Work item
Turn every line of the entries below into a Markdown table with the columns "Number" and "Text," numbering the rows in order and leaving out blank lines.

Given information

************

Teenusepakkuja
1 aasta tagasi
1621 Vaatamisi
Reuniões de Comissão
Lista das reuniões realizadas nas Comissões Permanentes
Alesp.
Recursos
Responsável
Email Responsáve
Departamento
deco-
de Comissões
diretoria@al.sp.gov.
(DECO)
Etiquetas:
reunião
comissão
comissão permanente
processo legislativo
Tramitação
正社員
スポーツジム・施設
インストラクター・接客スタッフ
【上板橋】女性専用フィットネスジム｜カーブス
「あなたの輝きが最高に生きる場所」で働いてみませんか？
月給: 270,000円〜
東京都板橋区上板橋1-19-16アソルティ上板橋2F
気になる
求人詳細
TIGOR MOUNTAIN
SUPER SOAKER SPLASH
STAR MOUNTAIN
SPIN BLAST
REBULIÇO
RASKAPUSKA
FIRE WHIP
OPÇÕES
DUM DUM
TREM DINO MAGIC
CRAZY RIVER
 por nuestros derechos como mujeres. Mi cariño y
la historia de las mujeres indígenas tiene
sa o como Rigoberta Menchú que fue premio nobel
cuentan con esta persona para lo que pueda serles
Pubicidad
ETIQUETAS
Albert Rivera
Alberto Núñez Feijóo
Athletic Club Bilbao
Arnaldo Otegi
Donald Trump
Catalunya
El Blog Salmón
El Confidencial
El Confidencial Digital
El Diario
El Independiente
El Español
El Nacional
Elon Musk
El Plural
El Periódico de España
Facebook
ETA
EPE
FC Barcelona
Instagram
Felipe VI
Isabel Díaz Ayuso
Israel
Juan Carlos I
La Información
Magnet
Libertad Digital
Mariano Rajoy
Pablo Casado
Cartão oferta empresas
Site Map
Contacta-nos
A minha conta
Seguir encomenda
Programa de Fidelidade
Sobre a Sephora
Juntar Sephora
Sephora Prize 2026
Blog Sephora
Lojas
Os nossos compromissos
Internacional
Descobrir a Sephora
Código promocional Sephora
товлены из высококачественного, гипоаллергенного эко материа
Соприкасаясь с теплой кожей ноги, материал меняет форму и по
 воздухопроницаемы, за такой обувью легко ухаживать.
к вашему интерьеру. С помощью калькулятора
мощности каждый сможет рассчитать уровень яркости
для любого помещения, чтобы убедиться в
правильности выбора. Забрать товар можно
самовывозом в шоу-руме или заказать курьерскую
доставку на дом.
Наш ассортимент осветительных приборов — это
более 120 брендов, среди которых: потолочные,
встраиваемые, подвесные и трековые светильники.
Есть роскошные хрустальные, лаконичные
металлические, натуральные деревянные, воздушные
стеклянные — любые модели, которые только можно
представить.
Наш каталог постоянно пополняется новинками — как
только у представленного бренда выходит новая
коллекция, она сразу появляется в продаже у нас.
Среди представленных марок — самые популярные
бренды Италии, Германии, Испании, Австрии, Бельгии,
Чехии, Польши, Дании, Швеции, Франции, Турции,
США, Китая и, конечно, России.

************

Answer to this exercise
| Number | Text |
|---|---|
| 1 | Teenusepakkuja |
| 2 | 1 aasta tagasi |
| 3 | 1621 Vaatamisi |
| 4 | Reuniões de Comissão |
| 5 | Lista das reuniões realizadas nas Comissões Permanentes |
| 6 | Alesp. |
| 7 | Recursos |
| 8 | Responsável |
| 9 | Email Responsáve |
| 10 | Departamento |
| 11 | deco- |
| 12 | de Comissões |
| 13 | diretoria@al.sp.gov. |
| 14 | (DECO) |
| 15 | Etiquetas: |
| 16 | reunião |
| 17 | comissão |
| 18 | comissão permanente |
| 19 | processo legislativo |
| 20 | Tramitação |
| 21 | 正社員 |
| 22 | スポーツジム・施設 |
| 23 | インストラクター・接客スタッフ |
| 24 | 【上板橋】女性専用フィットネスジム｜カーブス |
| 25 | 「あなたの輝きが最高に生きる場所」で働いてみませんか？ |
| 26 | 月給: 270,000円〜 |
| 27 | 東京都板橋区上板橋1-19-16アソルティ上板橋2F |
| 28 | 気になる |
| 29 | 求人詳細 |
| 30 | TIGOR MOUNTAIN |
| 31 | SUPER SOAKER SPLASH |
| 32 | STAR MOUNTAIN |
| 33 | SPIN BLAST |
| 34 | REBULIÇO |
| 35 | RASKAPUSKA |
| 36 | FIRE WHIP |
| 37 | OPÇÕES |
| 38 | DUM DUM |
| 39 | TREM DINO MAGIC |
| 40 | CRAZY RIVER |
| 41 |  por nuestros derechos como mujeres. Mi cariño y |
| 42 | la historia de las mujeres indígenas tiene |
| 43 | sa o como Rigoberta Menchú que fue premio nobel |
| 44 | cuentan con esta persona para lo que pueda serles |
| 45 | Pubicidad |
| 46 | ETIQUETAS |
| 47 | Albert Rivera |
| 48 | Alberto Núñez Feijóo |
| 49 | Athletic Club Bilbao |
| 50 | Arnaldo Otegi |
| 51 | Donald Trump |
| 52 | Catalunya |
| 53 | El Blog Salmón |
| 54 | El Confidencial |
| 55 | El Confidencial Digital |
| 56 | El Diario |
| 57 | El Independiente |
| 58 | El Español |
| 59 | El Nacional |
| 60 | Elon Musk |
| 61 | El Plural |
| 62 | El Periódico de España |
| 63 | Facebook |
| 64 | ETA |
| 65 | EPE |
| 66 | FC Barcelona |
| 67 | Instagram |
| 68 | Felipe VI |
| 69 | Isabel Díaz Ayuso |
| 70 | Israel |
| 71 | Juan Carlos I |
| 72 | La Información |
| 73 | Magnet |
| 74 | Libertad Digital |
| 75 | Mariano Rajoy |
| 76 | Pablo Casado |
| 77 | Cartão oferta empresas |
| 78 | Site Map |
| 79 | Contacta-nos |
| 80 | A minha conta |
| 81 | Seguir encomenda |
| 82 | Programa de Fidelidade |
| 83 | Sobre a Sephora |
| 84 | Juntar Sephora |
| 85 | Sephora Prize 2026 |
| 86 | Blog Sephora |
| 87 | Lojas |
| 88 | Os nossos compromissos |
| 89 | Internacional |
| 90 | Descobrir a Sephora |
| 91 | Código promocional Sephora |
| 92 | товлены из высококачественного, гипоаллергенного эко материа |
| 93 | Соприкасаясь с теплой кожей ноги, материал меняет форму и по |
| 94 |  воздухопроницаемы, за такой обувью легко ухаживать. |
| 95 | к вашему интерьеру. С помощью калькулятора |
| 96 | мощности каждый сможет рассчитать уровень яркости |
| 97 | для любого помещения, чтобы убедиться в |
| 98 | правильности выбора. Забрать товар можно |
| 99 | самовывозом в шоу-руме или заказать курьерскую |
| 100 | доставку на дом. |
| 101 | Наш ассортимент осветительных приборов — это |
| 102 | более 120 брендов, среди которых: потолочные, |
| 103 | встраиваемые, подвесные и трековые светильники. |
| 104 | Есть роскошные хрустальные, лаконичные |
| 105 | металлические, натуральные деревянные, воздушные |
| 106 | стеклянные — любые модели, которые только можно |
| 107 | представить. |
| 108 | Наш каталог постоянно пополняется новинками — как |
| 109 | только у представленного бренда выходит новая |
| 110 | коллекция, она сразу появляется в продаже у нас. |
| 111 | Среди представленных марок — самые популярные |
| 112 | бренды Италии, Германии, Испании, Австрии, Бельгии, |
| 113 | Чехии, Польши, Дании, Швеции, Франции, Турции, |
| 114 | США, Китая и, конечно, России. |